Le chant grégorien

«Ad te, levavi animam meam» (Ps 24) est le chant d’introït que l'Eglise chante le premier dimanche de l'Avent avec une mélodie vigoureuse et apaisante ; c’est le chant grégorien. Approfondir le thème du chant grégorien serait un travail qui va au-delà de la tâche de cette page. Nous pouvons comparer le chant grégorien à une "Bible mise en musique", qui vise à guider à l'Essentiel, c’est-à-dire Dieu, à travers la méditation et la contemplation ceux qui chantent ou écoutent.
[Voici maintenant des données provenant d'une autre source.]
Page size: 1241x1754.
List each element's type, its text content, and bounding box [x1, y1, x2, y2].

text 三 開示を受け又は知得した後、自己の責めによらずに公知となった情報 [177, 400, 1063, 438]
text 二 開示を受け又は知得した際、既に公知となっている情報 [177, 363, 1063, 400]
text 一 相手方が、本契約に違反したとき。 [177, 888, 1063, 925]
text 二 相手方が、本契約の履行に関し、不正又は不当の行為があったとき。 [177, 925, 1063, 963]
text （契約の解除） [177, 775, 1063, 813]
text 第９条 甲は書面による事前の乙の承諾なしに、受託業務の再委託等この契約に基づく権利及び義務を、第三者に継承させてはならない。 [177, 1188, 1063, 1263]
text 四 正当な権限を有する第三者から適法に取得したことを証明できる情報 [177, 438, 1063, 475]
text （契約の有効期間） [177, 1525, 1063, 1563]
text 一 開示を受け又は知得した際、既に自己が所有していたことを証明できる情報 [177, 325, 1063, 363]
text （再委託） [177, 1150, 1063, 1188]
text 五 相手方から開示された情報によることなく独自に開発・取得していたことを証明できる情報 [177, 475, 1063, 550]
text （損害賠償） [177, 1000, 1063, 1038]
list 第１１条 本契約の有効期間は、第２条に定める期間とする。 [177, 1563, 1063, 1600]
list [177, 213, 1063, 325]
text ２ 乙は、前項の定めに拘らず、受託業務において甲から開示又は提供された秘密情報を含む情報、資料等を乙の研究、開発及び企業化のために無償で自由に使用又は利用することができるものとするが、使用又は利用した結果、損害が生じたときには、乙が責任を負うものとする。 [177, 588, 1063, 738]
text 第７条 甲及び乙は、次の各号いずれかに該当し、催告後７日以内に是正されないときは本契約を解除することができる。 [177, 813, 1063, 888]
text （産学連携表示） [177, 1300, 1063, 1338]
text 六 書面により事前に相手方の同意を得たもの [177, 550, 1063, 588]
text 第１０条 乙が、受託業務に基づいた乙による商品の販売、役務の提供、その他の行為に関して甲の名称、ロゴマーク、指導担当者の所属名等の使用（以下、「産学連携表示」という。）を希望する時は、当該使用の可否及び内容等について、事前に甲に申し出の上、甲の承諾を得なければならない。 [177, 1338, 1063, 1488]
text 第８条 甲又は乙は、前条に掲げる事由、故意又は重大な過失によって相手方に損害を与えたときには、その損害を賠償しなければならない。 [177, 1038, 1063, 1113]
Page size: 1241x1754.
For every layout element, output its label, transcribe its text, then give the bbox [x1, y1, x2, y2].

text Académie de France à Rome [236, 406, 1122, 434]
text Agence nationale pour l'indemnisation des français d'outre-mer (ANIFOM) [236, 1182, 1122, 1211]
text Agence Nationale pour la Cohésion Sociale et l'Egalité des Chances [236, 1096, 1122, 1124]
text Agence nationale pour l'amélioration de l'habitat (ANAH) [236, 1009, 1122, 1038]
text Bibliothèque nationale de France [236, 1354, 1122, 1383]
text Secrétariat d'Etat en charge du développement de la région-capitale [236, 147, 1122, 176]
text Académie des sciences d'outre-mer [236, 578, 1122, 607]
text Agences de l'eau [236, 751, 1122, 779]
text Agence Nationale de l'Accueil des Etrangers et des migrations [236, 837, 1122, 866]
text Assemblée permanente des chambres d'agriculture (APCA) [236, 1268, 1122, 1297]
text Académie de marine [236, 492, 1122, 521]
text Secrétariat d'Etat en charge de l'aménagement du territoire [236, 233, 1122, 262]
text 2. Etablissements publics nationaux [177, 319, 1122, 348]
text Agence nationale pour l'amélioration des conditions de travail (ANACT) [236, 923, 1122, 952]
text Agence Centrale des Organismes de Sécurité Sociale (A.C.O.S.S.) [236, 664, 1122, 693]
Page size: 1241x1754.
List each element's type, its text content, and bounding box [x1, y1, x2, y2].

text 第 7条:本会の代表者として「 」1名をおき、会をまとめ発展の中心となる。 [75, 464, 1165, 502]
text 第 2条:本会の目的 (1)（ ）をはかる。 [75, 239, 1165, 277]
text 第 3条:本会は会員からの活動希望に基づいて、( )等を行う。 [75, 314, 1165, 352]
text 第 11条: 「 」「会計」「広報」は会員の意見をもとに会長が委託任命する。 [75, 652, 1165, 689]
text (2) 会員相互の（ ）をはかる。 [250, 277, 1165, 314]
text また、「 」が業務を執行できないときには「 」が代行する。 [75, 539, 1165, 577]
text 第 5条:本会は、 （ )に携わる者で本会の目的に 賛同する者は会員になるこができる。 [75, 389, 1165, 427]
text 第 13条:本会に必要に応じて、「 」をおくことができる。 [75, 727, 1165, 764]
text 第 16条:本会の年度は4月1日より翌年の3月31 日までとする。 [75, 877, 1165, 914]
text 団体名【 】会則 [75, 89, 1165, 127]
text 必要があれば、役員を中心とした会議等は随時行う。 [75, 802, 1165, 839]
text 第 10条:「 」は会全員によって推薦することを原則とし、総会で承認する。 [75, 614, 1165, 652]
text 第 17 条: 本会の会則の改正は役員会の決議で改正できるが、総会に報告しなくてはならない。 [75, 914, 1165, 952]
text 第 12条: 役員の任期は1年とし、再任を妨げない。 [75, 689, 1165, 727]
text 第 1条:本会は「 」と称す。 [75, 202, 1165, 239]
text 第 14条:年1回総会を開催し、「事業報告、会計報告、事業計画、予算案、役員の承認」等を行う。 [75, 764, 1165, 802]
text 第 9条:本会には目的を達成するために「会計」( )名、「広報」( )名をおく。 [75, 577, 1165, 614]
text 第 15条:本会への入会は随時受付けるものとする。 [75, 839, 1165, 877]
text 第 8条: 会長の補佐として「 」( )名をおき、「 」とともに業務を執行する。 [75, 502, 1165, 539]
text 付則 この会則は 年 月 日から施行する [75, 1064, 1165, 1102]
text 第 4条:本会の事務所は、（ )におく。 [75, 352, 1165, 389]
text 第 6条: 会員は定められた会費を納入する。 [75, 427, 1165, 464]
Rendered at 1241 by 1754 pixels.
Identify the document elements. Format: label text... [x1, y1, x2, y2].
Cette façon de chanter, née il y a plus de 1 500 ans, est en même temps un enseignement divin et une prière adressée à Dieu qui nous conduit à l’Ineffable, à l’intériorité. L'ensemble du répertoire musical des chants de l'Église catholique romaine est communément appelé "chant grégorien". Sa caractéristique est d'être un chant vocal et monophonique (c’est-à-dire à une seule voix) : en absence d’accompagnement instrumental, la pureté de la mélodie monophonique guide l'esprit au silence et à la contemplation du mystère divin. C’est là tout le génie musical du chant grégorien. Mozart aurait donné toute son œuvre seulement pour avoir seulement composé la mélodie de la préface romaine qui date du début des premiers siècles de l'Église.
SON HISTOIRE
an 313: Les chrétiens sont enfin libres de professer leur foi. Ils sortent donc des catacombes avec de simples mélodies qu’ils chantaient sur les paroles des psaumes, comme le faisaient déjà les Apôtres et la première communauté chrétienne de Jérusalem.
an 396: Augustin pleure en écoutant les chants et hymnes que les fidèles de Milan chantaient à Dieu dans la cathédrale.
V-VII siècle : Le répertoire latin se diversifie, soit dans les textes soit dans la manière de chanter, selon les zones géographiques : à Rome on ne chante pas comme en Gaule ou en Espagne wisigothique.
an 600: Le Pape Grégoire le Grand commence une politique d'unification des liturgies occidentales, avec l'aide des Capétiens. Le nouveau répertoire de la mélodie liturgique sera désormais appelé chant grégorien.
VII-IX siècle : c’est l’apogée du chant grégorien. C’est un moment de composition intense. Les compositeurs anonymes, se basant sur les chants des psaumes, amplifient les mélodies qui donnent vie aux antiennes d'entrée et de communion de la messe, et créent des morceaux de musique pour les écoles ou les solistes : ce sont les chants du Graduel et de l’Alléluia. Les fidèles, les moines et les chanteurs apprennent tout par cœur: la transmission du chant se fait par voie orale.
vers 850: Invention de la première écriture musicale. L'utilisation de neumes, c’est-à-dire de signes écrits à l'encre sur le parchemin, permet de noter avec précision le rythme et l'expression du chant ; ceci aide à la mémorisation des mélodies, mais ne donne pas encore l'intervalle entre les notes.
1050: Le Moine Guido d'Arezzo précise l’écriture pour définir l'intervalle entre les notes en leur donnant un nom, Ut-Re-Mi-Fa-Sol-La, et développe le système du Tétragramme. Cette invention marque malheureusement le début de la décadence du chant grégorien. Après le remplacement de la mémoire par la lecture des notes, le chant devient plus mathématique et perd en fraîcheur. A cette même époque, naissent les premières polyphonies, établies sur le chant grégorien. Le rythme n’est plus basé sur le mot latin, mais fixé par des mesures. Le chant grégorien aura donc ouvert la voie à la musique moderne, et de très grands compositeurs comme Bach ou Mozart tireront beaucoup de ce chant.
1840: Le chant grégorien est appelé "planus cantus", tellement il a perdu de son authenticité: il est devenu ennuyeux, lent, sans vie. Les moines de l’abbaye bénédictine de Solesmes (France) commencent alors un long travail de recherche scientifique à partir des manuscrits que les moines copient patiemment dans tous les monastères et les bibliothèques d'Europe. Grâce à ce travail des moines, le chant grégorien a pu retrouver toute son authenticité et est redevenu un puissant instrument de prière.
1903: le pape Pie X définit le chant grégorien comme le chant propre de l'Église romaine qui aide le peuple chrétien à prier en beauté.
1962: Le Concile Vatican II confirmera avec son autorité l'utilisation de ce chant toujours pratiqué dans l'Église selon ces termes: « L’Église reconnaît dans le chant grégorien le chant propre de la liturgie romaine; c’est donc lui qui, dans les actions liturgiques, toutes choses égales d’ailleurs, doit occuper la première place » (SC 116).